Releases: tatp22/linformer-pytorch
Full attention option
Added an option to the linformer to compare it with full attention. Watch out, this takes O(n^2) time and space complexity now, where n is the sequence length
Added option to save visualization
Added the option to save the visualization to a file
Added Visualizer, fixed bug
Added the visualizer class, which lets you see all of the attention heads.
Also fixed a bug where calculated the E and F matrices. They were calculated to be (n,d)
, but instead, they should have been (n,k)
. This has since been fixed.
0.7.0
As well as updating the README, I updated the default behavior of the calculation of the inner head dimension. Now, instead of the default value having to be given, it works just like in the "attention is all you need" paper, where it takes however many channels there are, and divides the channels by the number of heads, and then that dimension goes into each of the attention heads.

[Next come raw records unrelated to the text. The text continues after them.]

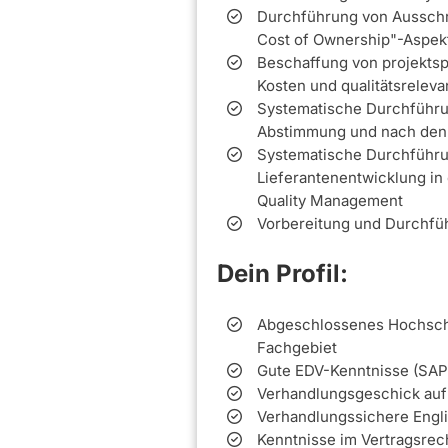
Durchführung von Ausschr
Cost of Ownership"-Aspek
Beschaffung von projektsp
Kosten und qualitätsrelev
Systematische Durchführu
Abstimmung und nach den
Systematische Durchführu
Lieferantenentwicklung i
Quality Management
Vorbereitung und Durchfü
Dein Profil:
Abgeschlossenes Hochschu
Fachgebiet
Gute EDV-Kenntnisse (SAP,
Verhandlungsgeschick auf 
Verhandlungssichere Engli
Kenntnisse im Vertragsrec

Added activation to MHAttention
Added both the RELU and GELU activation function options to the multihead attention block
Can decrease k by layer
Added the flag where one is able to reduce the value of dim_k
by layer, with the k_reduce_by_layer
flag. This was alluded to in Figure 1 of the paper, where the normalized cumulative eigenvalue index went up by layer, meaning that we can potentially get away with lower dimensions at higher depths.

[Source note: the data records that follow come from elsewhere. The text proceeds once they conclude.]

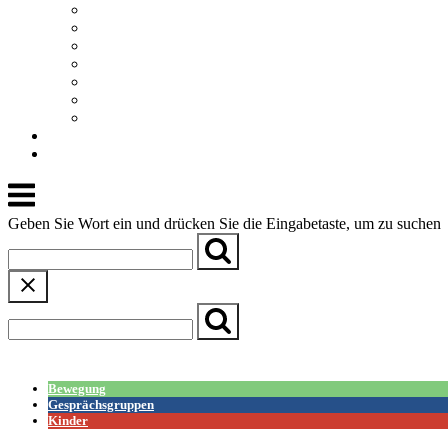
Beratungsstelle Barmbek für Kinder, Jugendliche und Fa
Bücherhalle Dehnhaide
KiFaZ
Kirchengemeinde Alt-Barmbek-Dulsberg
Kulturpunkt Basch
Mütterberatung Barmbek-Süd
Stadtteilverein Barmbek-Süd
Raumvermietung
Kontakt
Menu
Geben Sie Wort ein und drücken Sie die Eingabetaste, um zu suchen
← Zurück zur Übersicht
Bewegung
Gesprächsgruppen
Kinder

Added weight sharing options and pos enc
Added the none
, headwise
, kv
, and layerwise
parameter sharing options. Also, added positional encodings
E, F matrix calculation changed
The way that the E and F matrices were calculated were changed. Before, they were an identity matrix, but with this release, they were changed to the way that the paper's authors recommended: As linear layers, with xavier init.